Pierre avrebbe voluto dir tutto questo al massone, ma non osava. Dopo aver riposto le sue cose con quelle mani senili da tempo aduse a quei gesti, il viaggiatore si abbottonò il pellicciotto di montone. Poi si rivolse a Bezuchov e in tono di cortese indifferenza gli domandò:
«Dove siete diretto ora, caro signore?»
«Io?… Io vado a Pietroburgo,» rispose Pierre con voce indecisa, infantile. «Vi ringrazio. Sono d’accordo con voi su tutto. Ma non crediate che sia così malvagio. Desideravo con tutta l’anima essere quello che voi vorreste che fossi, ma non ho mai trovato aiuto in nessuno… Del resto, sono il primo ad averne colpa in tutto e per tutto. Aiutatemi, insegnatemi e, forse, diventerò…» Pierre non poté continuare; sospirò profondamente e si volse dall’altra parte.
Il massone tacque a lungo; evidentemente meditando su qualcosa.

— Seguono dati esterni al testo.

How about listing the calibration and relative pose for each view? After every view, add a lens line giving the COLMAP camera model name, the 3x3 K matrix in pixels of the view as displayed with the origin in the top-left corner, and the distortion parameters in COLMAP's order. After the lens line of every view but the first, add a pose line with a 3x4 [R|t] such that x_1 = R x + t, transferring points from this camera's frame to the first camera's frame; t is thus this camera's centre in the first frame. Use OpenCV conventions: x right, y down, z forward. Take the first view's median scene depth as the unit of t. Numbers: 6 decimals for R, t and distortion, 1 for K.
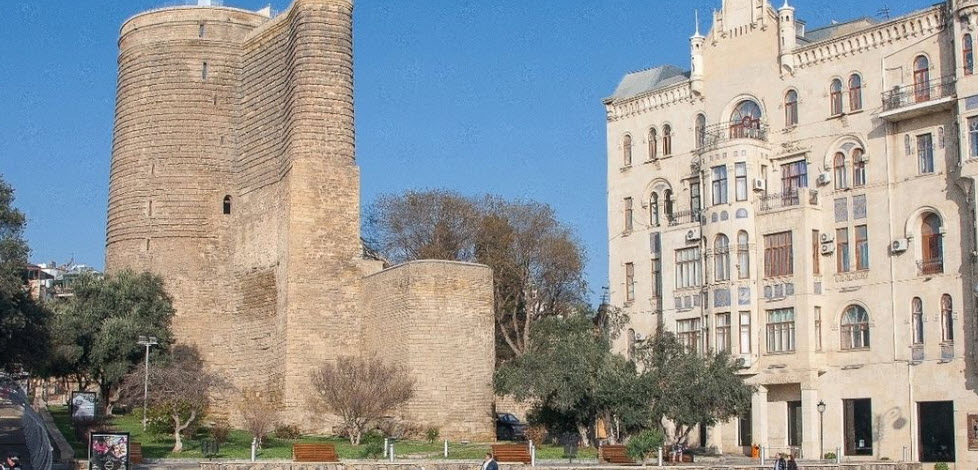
lens RADIAL K [[1472.1, 0, 489.0], [0, 1472.1, 235.0], [0, 0, 1]] dist [-0.212615, 0.004470]
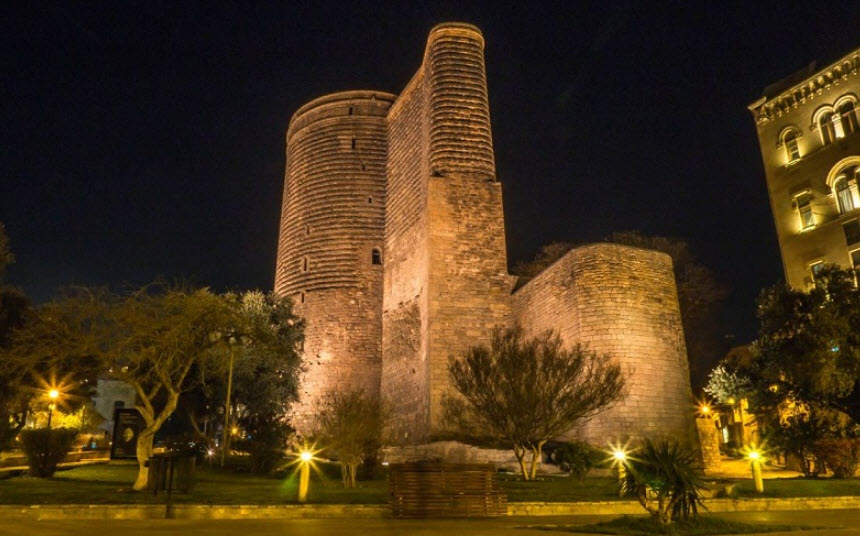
lens RADIAL K [[689.0, 0, 430.0], [0, 689.0, 268.0], [0, 0, 1]] dist [0.000761, 0.000050]
pose [[0.983379, -0.072409, -0.166503, -0.062434], [0.040969, 0.981878, -0.185033, 0.088127], [0.176884, 0.175136, 0.968524, 0.565148]]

«L’aiuto viene accordato soltanto da Dio,» disse, «ma nella misura in cui il nostro ordine è in grado di darvi un aiuto, esso ve lo darà, caro signore. Andate a Pietroburgo, consegnate questo al conte Willarski (prese un grande foglio di carta piegato in quattro e scrisse alcune parole). Permettete che vi dia un solo consiglio. Giunto nella capitale, prima di ogni altra cosa dedicate qualche tempo alla solitudine, all’esame di voi stesso e non rimettete piede sulle strade che avete seguito in precedenza nella vostra vita. E buon viaggio, signor mio,» disse, avendo visto che il suo domestico era entrato nella stanza, «e buon successo…»

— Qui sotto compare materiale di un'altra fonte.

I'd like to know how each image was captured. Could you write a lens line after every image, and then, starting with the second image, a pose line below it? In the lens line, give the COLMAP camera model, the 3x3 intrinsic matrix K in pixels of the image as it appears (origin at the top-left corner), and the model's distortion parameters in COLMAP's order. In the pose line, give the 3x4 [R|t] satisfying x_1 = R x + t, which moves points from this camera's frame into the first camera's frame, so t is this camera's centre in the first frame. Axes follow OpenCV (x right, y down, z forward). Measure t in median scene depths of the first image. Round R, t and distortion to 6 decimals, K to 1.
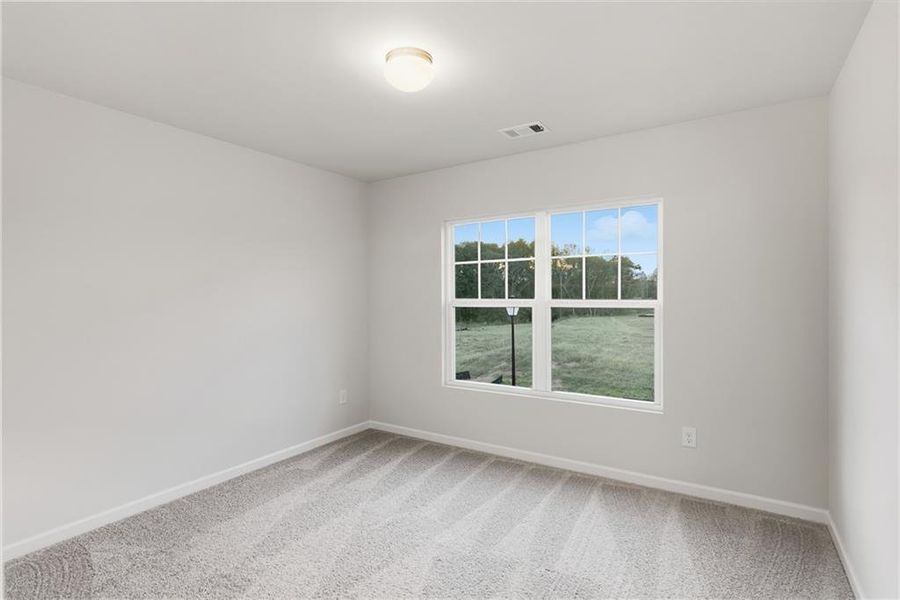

Il viaggiatore era Osip Alekseeviè Bazdeev, Pierre lo apprese dal registro del mastro di posta. Bazdeev era, fin dai tempi di Novikov, uno dei più famosi massoni e martinisti russi. Per lungo tempo dopo la sua partenza, Pierre passeggiò per la stanza della stazione di posta, incapace di mettersi a dormire e senza chiedere neppure che gli dessero i cavalli, ma riflettendo sul proprio passato di bagordi, e immaginando con entusiasmo da neofita un avvenire felice, irreprensibile e virtuoso, che in quel momento gli pareva tanto facile. Era stato vizioso, gli sembrava, solo perché così, come per caso, aveva dimenticato quanto fosse bello essere virtuosi. Nella sua anima non era rimasta la minima traccia dei suoi antichi dubbi. Ora credeva fermamente nella possibilità di una fratellanza fra uomini uniti dal fine comune di sostenersi l’un l’altro sul cammino della virtù, e gli appariva la massoneria sotto questa luce.